THE RECORDS:
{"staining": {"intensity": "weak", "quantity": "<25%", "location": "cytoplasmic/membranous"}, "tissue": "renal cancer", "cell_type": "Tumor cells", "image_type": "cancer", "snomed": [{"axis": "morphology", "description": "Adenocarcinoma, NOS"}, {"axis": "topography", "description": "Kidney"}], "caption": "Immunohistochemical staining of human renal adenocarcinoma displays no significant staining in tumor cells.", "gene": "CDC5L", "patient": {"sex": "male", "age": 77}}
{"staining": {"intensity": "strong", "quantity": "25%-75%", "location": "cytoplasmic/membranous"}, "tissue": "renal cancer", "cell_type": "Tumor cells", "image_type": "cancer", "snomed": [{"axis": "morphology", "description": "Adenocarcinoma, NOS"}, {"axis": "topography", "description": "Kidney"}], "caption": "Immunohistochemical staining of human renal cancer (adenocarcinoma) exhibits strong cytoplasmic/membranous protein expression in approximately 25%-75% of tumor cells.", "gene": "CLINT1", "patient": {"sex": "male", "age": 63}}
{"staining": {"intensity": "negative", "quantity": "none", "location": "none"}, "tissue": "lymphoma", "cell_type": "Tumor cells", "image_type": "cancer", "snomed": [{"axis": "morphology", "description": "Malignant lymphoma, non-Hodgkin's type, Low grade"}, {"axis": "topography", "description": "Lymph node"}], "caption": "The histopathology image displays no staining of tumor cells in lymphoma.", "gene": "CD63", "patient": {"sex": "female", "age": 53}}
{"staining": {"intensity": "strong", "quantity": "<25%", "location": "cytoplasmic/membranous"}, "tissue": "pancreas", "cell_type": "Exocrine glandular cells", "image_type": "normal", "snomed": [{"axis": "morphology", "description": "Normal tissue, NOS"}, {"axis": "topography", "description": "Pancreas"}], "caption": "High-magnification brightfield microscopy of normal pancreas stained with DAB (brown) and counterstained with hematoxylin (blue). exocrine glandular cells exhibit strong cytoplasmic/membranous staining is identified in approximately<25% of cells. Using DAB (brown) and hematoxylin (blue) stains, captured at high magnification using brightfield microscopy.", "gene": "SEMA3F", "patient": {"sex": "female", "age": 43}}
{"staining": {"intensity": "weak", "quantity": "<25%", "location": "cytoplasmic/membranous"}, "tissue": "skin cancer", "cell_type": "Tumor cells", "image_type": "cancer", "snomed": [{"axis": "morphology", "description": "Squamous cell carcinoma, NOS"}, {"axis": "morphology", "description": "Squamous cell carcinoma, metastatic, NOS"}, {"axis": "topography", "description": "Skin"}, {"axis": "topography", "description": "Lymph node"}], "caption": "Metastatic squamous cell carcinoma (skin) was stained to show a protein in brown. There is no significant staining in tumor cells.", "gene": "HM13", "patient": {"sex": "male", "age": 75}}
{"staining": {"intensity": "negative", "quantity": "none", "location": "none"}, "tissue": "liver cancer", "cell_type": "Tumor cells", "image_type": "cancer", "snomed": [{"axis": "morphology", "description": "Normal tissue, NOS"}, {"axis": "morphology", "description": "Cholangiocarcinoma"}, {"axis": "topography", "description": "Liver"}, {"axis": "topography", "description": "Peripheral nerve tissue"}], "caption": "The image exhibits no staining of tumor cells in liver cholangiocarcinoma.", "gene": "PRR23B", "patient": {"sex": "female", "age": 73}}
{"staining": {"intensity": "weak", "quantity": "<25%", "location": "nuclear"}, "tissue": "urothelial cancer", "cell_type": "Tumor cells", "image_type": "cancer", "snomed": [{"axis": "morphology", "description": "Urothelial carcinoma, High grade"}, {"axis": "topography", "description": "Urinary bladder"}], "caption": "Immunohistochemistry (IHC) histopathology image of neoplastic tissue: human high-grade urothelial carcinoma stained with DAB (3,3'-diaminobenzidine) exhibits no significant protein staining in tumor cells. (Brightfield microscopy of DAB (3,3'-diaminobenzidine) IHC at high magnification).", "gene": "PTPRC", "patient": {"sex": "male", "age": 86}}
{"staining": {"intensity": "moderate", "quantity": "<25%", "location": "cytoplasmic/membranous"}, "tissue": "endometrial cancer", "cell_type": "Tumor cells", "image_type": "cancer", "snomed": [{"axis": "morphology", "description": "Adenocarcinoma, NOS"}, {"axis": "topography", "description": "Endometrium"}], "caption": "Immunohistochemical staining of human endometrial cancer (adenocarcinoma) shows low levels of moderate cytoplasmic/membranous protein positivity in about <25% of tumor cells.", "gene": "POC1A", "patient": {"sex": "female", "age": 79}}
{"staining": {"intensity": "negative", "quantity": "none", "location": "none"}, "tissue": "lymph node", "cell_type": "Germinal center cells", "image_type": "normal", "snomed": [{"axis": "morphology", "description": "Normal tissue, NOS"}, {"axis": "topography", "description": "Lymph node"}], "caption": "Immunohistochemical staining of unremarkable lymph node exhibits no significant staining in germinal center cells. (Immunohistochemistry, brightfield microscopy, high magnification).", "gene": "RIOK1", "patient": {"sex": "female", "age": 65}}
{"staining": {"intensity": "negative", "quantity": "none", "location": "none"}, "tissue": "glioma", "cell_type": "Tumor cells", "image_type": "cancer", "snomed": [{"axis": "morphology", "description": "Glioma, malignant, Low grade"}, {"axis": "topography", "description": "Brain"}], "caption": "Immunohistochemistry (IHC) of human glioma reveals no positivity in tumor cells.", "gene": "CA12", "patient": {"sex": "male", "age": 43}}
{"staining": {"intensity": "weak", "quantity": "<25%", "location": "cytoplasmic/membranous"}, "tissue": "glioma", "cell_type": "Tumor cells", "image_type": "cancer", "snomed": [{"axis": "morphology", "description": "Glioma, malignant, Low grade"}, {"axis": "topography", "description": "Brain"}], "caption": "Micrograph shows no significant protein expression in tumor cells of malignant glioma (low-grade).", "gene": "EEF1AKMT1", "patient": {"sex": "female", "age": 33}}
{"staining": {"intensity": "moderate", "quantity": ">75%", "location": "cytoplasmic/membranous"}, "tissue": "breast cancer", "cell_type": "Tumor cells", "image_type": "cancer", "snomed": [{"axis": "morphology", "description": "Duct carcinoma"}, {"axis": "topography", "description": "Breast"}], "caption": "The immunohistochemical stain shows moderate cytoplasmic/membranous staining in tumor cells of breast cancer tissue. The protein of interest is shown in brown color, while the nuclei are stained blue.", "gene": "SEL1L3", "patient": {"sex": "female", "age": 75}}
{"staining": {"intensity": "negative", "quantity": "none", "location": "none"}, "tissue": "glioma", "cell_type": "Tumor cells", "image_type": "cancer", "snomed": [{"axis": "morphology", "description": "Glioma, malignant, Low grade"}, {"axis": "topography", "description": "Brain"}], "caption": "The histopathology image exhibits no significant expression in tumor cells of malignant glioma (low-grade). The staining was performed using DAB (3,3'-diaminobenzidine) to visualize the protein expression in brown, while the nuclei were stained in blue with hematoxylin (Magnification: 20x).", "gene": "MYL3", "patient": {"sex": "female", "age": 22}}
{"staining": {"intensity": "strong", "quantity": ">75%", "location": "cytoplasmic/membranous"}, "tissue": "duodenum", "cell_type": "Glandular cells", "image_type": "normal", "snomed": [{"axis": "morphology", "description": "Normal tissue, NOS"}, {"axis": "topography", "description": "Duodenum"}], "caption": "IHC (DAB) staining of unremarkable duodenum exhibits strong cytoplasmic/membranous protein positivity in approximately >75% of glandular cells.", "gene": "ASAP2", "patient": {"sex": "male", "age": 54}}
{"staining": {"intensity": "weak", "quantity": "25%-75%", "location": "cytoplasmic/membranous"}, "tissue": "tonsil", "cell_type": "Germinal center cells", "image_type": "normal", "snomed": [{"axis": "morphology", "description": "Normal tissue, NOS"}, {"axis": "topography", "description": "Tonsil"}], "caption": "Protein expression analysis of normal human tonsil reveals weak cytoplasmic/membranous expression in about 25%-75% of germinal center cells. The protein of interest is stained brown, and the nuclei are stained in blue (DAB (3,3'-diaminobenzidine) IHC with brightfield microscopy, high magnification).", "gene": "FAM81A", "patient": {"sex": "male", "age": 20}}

WHAT THE TASK ASKS:
Could you output, exactly and with nothing else, the lines from the start of the records through the line containing "non-Hodgkin's type, Low"?

ANSWER BOX:
{"staining": {"intensity": "weak", "quantity": "<25%", "location": "cytoplasmic/membranous"}, "tissue": "renal cancer", "cell_type": "Tumor cells", "image_type": "cancer", "snomed": [{"axis": "morphology", "description": "Adenocarcinoma, NOS"}, {"axis": "topography", "description": "Kidney"}], "caption": "Immunohistochemical staining of human renal adenocarcinoma displays no significant staining in tumor cells.", "gene": "CDC5L", "patient": {"sex": "male", "age": 77}}
{"staining": {"intensity": "strong", "quantity": "25%-75%", "location": "cytoplasmic/membranous"}, "tissue": "renal cancer", "cell_type": "Tumor cells", "image_type": "cancer", "snomed": [{"axis": "morphology", "description": "Adenocarcinoma, NOS"}, {"axis": "topography", "description": "Kidney"}], "caption": "Immunohistochemical staining of human renal cancer (adenocarcinoma) exhibits strong cytoplasmic/membranous protein expression in approximately 25%-75% of tumor cells.", "gene": "CLINT1", "patient": {"sex": "male", "age": 63}}
{"staining": {"intensity": "negative", "quantity": "none", "location": "none"}, "tissue": "lymphoma", "cell_type": "Tumor cells", "image_type": "cancer", "snomed": [{"axis": "morphology", "description": "Malignant lymphoma, non-Hodgkin's type, Low grade"}, {"axis": "topography", "description": "Lymph node"}], "caption": "The histopathology image displays no staining of tumor cells in lymphoma.", "gene": "CD63", "patient": {"sex": "female", "age": 53}}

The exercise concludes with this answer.